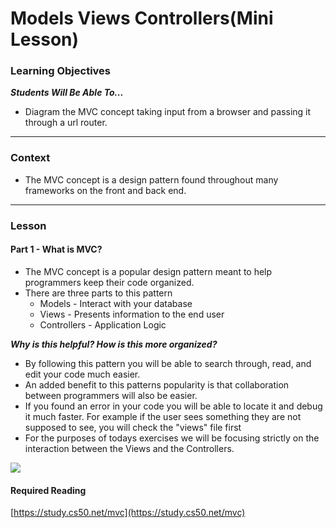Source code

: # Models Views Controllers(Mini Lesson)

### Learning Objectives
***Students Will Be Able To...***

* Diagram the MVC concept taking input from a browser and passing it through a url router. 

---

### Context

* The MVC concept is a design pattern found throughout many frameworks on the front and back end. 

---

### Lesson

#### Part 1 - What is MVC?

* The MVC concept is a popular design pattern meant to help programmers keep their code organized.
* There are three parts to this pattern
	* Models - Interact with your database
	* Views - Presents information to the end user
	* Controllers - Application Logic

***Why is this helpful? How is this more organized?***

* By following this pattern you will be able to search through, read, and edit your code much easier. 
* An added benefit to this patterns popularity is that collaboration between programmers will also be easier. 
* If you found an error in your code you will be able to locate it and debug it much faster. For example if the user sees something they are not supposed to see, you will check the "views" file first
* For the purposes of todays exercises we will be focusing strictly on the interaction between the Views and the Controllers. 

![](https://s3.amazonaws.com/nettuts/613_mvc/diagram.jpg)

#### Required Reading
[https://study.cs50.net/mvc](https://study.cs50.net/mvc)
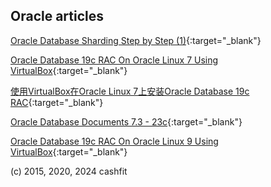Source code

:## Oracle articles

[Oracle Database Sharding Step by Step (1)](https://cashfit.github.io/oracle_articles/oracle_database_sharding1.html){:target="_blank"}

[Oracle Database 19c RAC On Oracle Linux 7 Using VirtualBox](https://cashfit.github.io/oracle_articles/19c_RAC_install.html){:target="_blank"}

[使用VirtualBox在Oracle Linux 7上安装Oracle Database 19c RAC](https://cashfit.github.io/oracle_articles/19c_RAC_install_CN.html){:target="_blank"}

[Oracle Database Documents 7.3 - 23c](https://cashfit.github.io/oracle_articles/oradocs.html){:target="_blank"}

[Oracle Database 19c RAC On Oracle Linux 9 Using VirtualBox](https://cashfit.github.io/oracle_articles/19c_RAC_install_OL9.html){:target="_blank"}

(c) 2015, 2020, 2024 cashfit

:::::

If a line above holds the string "found", count it; give the final total as the only output.

2